EXERCISE DETAILS: Return each line of text from the records below unchanged and in order, leaving out the pictures.

────

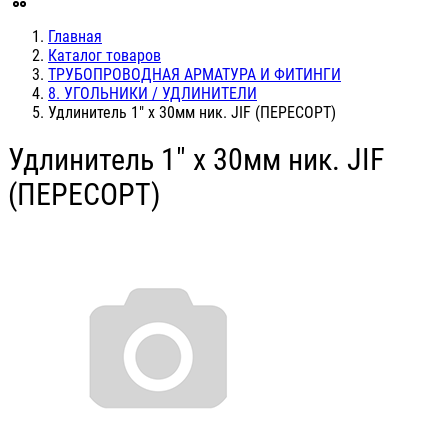
Главная
Каталог товаров
ТРУБОПРОВОДНАЯ АРМАТУРА И ФИТИНГИ
8. УГОЛЬНИКИ / УДЛИНИТЕЛИ
Удлинитель 1" х 30мм ник. JIF (ПЕРЕСОРТ)
Удлинитель 1" х 30мм ник. JIF
(ПЕРЕСОРТ)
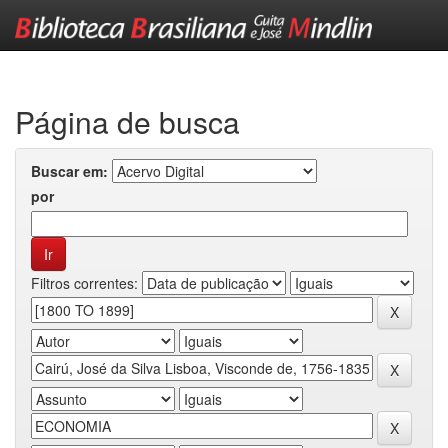
Skip
navigation
Página de busca
Buscar em:
por
Filtros correntes:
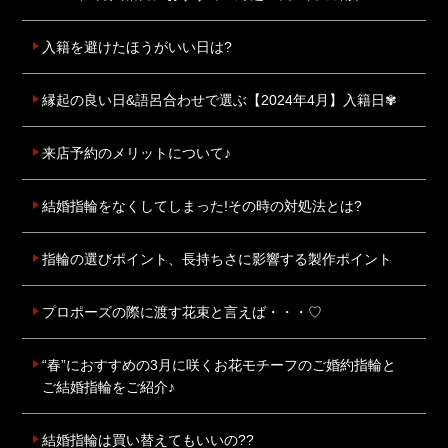
入籍を避けたほうがいい日は?
縁起の良い日&語呂合わせで選ぶ【2024年4月】入籍日✾
来店予約のメリットについて♪
結婚指輪をなくしてしまった!その時の対処法とは?
指輪の選びポイント、長持ちさに影響する製作ポイント
プロポーズの際に渡す花束と言えば・・・♡
“春”におすすめの3月に咲くお花モチーフのご婚約指輪と
ご結婚指輪をご紹介♪
結婚指輪は買い替えてもいいの??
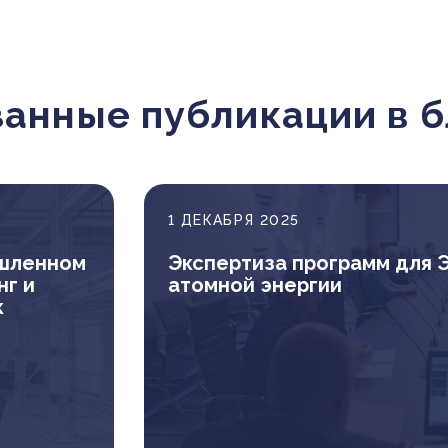
занные публикации в б
1 ДЕКАБРЯ 2025
ышленном
Экспертиза программ для 
нг и
атомной энергии
к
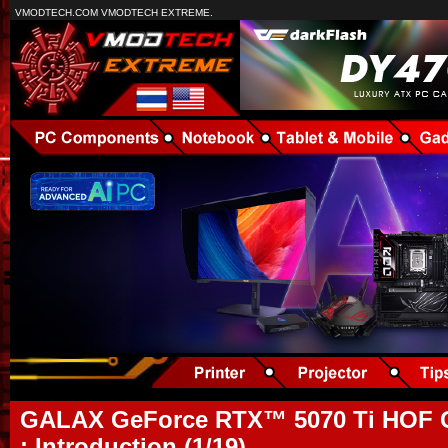
VMODTECH.COM VMODTECH EXTREME.
GALAX GeForce RTX™ 5070 Ti HOF 
: Introduction (1/19)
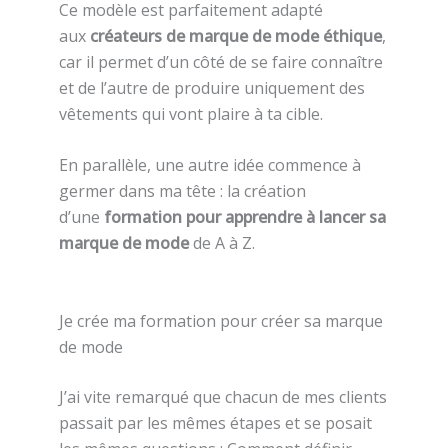
Ce modèle est parfaitement adapté
aux
créateurs de marque de mode éthique
,
car il permet d’un côté de se faire connaître
et de l’autre de produire uniquement des
vêtements qui vont plaire à ta cible.
En parallèle, une autre idée commence à
germer dans ma tête : la création
d’une
formation pour apprendre à lancer sa
marque de mode
de A à Z.
Je crée ma formation pour créer sa marque
de mode
J’ai vite remarqué que chacun de mes clients
passait par les mêmes étapes et se posait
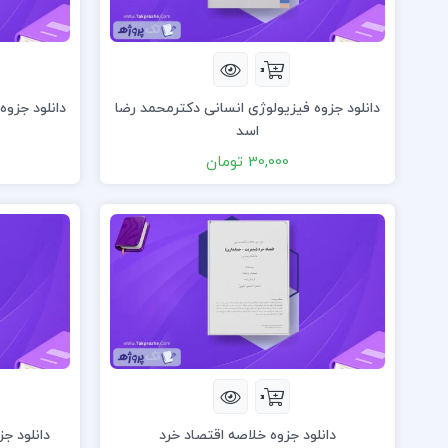
دانلود جزوه فیزیولوژی انسانی دکترمحمد رضا
دانلود جزوه
اسد
30,000 تومان
دانلود جزوه خلاصه اقتصاد خرد
دانلود ج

────

SOLUTION TO THIS EXERCISE:
Главная
Каталог товаров
ТРУБОПРОВОДНАЯ АРМАТУРА И ФИТИНГИ
8. УГОЛЬНИКИ / УДЛИНИТЕЛИ
Удлинитель 1" х 30мм ник. JIF (ПЕРЕСОРТ)
Удлинитель 1" х 30мм ник. JIF
(ПЕРЕСОРТ)
Skip
navigation
Página de busca
Buscar em:
por
Filtros correntes:
入籍を避けたほうがいい日は?
縁起の良い日&語呂合わせで選ぶ【2024年4月】入籍日✾
来店予約のメリットについて♪
結婚指輪をなくしてしまった!その時の対処法とは?
指輪の選びポイント、長持ちさに影響する製作ポイント
プロポーズの際に渡す花束と言えば・・・♡
“春”におすすめの3月に咲くお花モチーフのご婚約指輪と
ご結婚指輪をご紹介♪
結婚指輪は買い替えてもいいの??
занные публикации в б
1 ДЕКАБРЯ 2025
ышленном
Экспертиза программ для 
нг и
атомной энергии
к
VMODTECH.COM VMODTECH EXTREME.
GALAX GeForce RTX™ 5070 Ti HOF 
: Introduction (1/19)
Ce modèle est parfaitement adapté
aux
créateurs de marque de mode éthique
,
car il permet d’un côté de se faire connaître
et de l’autre de produire uniquement des
vêtements qui vont plaire à ta cible.
En parallèle, une autre idée commence à
germer dans ma tête : la création
d’une
formation pour apprendre à lancer sa
marque de mode
de A à Z.
Je crée ma formation pour créer sa marque
de mode
J’ai vite remarqué que chacun de mes clients
passait par les mêmes étapes et se posait
دانلود جزوه فیزیولوژی انسانی دکترمحمد رضا
دانلود جزوه
اسد
30,000 تومان
دانلود جزوه خلاصه اقتصاد خرد
دانلود ج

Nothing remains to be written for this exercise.